* **Given task**
Retype the lines of the listing below, starting at the line that contains "collectors: W. McCall" and ending at the line that contains "locality: Stiria: Peggau.", with both of those lines included and every line copied exactly.
>> begin Data supplied
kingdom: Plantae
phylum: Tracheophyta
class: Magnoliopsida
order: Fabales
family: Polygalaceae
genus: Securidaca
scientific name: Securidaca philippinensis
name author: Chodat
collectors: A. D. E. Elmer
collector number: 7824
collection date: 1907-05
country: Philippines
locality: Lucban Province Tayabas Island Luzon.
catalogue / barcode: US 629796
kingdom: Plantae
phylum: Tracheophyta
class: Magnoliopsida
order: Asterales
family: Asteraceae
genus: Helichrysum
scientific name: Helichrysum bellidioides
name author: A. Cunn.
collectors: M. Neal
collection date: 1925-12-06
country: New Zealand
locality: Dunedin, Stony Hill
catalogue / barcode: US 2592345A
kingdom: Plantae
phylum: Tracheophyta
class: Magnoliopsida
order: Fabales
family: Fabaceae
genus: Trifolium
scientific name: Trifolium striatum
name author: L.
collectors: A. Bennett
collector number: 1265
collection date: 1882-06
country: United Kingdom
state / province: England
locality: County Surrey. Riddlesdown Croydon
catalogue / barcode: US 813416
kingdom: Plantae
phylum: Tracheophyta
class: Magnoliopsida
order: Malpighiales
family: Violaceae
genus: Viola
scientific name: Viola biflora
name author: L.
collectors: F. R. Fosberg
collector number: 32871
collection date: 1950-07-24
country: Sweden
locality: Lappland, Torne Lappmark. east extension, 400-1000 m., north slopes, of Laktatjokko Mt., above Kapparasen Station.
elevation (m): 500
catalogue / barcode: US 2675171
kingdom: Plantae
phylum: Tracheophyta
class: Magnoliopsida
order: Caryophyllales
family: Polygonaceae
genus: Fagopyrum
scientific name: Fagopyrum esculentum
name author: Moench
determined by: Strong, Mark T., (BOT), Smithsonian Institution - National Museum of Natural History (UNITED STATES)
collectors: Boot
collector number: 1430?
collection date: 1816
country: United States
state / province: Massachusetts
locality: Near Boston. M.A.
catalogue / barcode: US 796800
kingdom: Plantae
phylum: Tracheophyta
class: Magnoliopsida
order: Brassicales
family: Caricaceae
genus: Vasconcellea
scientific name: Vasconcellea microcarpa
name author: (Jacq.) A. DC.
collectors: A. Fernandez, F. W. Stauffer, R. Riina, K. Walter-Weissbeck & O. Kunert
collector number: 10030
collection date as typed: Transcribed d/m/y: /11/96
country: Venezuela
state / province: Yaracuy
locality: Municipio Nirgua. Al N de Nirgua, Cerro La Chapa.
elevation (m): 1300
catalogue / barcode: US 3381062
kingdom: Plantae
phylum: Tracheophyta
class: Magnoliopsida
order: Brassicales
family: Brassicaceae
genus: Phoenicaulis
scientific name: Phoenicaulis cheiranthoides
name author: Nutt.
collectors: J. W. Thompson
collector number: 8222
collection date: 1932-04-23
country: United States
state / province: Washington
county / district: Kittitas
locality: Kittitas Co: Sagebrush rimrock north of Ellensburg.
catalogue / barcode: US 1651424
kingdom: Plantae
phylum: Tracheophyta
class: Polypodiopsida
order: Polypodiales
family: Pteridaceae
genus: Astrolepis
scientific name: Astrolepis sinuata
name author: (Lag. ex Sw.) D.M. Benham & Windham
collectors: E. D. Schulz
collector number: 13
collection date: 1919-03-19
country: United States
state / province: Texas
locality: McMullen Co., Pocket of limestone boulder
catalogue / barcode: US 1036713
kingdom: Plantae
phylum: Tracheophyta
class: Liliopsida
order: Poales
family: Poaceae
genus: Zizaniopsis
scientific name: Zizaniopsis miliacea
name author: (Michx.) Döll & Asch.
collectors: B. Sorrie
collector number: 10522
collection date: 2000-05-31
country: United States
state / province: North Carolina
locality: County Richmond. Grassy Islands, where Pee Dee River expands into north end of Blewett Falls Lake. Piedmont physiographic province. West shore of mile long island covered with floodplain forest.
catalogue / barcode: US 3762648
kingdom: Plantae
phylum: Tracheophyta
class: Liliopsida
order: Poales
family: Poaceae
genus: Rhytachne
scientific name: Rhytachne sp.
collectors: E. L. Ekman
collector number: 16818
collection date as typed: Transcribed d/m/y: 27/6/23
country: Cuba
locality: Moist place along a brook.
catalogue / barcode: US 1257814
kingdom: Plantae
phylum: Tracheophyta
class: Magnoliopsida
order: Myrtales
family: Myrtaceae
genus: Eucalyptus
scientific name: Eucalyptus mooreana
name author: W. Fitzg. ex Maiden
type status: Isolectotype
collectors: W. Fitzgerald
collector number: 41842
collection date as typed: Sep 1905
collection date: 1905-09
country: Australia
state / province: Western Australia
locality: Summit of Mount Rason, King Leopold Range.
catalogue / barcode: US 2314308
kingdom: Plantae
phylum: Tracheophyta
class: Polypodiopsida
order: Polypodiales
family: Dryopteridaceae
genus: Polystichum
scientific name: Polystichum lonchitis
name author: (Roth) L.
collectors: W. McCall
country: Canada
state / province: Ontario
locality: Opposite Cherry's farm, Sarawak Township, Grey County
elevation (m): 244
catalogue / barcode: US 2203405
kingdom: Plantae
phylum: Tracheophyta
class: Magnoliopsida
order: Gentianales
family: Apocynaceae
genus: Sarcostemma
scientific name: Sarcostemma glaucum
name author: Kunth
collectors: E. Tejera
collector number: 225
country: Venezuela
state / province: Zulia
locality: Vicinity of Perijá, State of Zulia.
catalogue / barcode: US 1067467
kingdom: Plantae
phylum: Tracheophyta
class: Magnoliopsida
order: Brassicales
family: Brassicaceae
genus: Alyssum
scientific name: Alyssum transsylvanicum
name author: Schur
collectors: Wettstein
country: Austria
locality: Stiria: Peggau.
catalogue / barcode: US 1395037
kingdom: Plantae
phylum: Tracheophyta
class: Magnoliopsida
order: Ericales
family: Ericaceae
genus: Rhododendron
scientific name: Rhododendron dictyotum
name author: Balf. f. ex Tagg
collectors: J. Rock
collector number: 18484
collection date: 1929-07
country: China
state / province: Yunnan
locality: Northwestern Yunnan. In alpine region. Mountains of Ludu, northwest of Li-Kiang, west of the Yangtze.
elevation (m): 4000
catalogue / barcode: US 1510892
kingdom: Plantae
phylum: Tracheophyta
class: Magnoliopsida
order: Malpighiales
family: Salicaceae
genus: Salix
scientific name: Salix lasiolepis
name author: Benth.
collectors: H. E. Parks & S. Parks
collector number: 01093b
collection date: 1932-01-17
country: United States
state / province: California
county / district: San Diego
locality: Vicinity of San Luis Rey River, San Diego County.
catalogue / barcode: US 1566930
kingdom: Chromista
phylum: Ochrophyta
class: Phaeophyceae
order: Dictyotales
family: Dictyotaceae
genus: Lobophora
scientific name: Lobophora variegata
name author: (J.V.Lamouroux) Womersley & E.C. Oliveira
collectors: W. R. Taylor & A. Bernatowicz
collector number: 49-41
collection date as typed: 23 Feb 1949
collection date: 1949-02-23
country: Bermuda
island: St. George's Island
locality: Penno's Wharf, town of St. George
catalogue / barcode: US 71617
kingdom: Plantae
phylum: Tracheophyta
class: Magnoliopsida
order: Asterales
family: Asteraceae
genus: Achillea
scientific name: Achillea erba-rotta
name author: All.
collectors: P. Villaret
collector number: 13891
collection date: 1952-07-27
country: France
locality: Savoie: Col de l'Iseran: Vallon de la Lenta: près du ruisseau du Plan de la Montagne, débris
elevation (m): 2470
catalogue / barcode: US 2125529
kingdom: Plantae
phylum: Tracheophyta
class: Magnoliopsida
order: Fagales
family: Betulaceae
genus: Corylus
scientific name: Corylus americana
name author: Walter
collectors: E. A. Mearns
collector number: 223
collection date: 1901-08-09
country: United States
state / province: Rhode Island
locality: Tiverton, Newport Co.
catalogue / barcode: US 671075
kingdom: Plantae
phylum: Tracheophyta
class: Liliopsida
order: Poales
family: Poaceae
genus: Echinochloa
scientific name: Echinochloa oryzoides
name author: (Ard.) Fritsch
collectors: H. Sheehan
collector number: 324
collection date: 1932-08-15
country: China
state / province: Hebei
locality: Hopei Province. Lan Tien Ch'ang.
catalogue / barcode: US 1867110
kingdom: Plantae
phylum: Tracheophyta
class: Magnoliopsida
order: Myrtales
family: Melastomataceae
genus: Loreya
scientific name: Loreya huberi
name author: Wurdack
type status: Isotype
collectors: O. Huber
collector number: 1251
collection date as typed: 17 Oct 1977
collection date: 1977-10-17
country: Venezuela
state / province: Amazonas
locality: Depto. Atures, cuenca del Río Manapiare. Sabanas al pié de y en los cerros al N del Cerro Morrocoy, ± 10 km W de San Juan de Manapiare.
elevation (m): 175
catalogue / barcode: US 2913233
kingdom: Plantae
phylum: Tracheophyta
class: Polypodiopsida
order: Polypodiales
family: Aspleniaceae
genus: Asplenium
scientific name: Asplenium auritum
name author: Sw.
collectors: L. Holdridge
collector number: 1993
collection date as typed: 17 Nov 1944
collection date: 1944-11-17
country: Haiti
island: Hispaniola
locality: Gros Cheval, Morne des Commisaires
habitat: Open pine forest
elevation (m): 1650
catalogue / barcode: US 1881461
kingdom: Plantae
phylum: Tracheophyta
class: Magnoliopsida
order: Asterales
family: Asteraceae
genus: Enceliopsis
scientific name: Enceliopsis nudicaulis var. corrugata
>> end Data supplied
* **Solved exercise**
collectors: W. McCall
country: Canada
state / province: Ontario
locality: Opposite Cherry's farm, Sarawak Township, Grey County
elevation (m): 244
catalogue / barcode: US 2203405
kingdom: Plantae
phylum: Tracheophyta
class: Magnoliopsida
order: Gentianales
family: Apocynaceae
genus: Sarcostemma
scientific name: Sarcostemma glaucum
name author: Kunth
collectors: E. Tejera
collector number: 225
country: Venezuela
state / province: Zulia
locality: Vicinity of Perijá, State of Zulia.
catalogue / barcode: US 1067467
kingdom: Plantae
phylum: Tracheophyta
class: Magnoliopsida
order: Brassicales
family: Brassicaceae
genus: Alyssum
scientific name: Alyssum transsylvanicum
name author: Schur
collectors: Wettstein
country: Austria
locality: Stiria: Peggau.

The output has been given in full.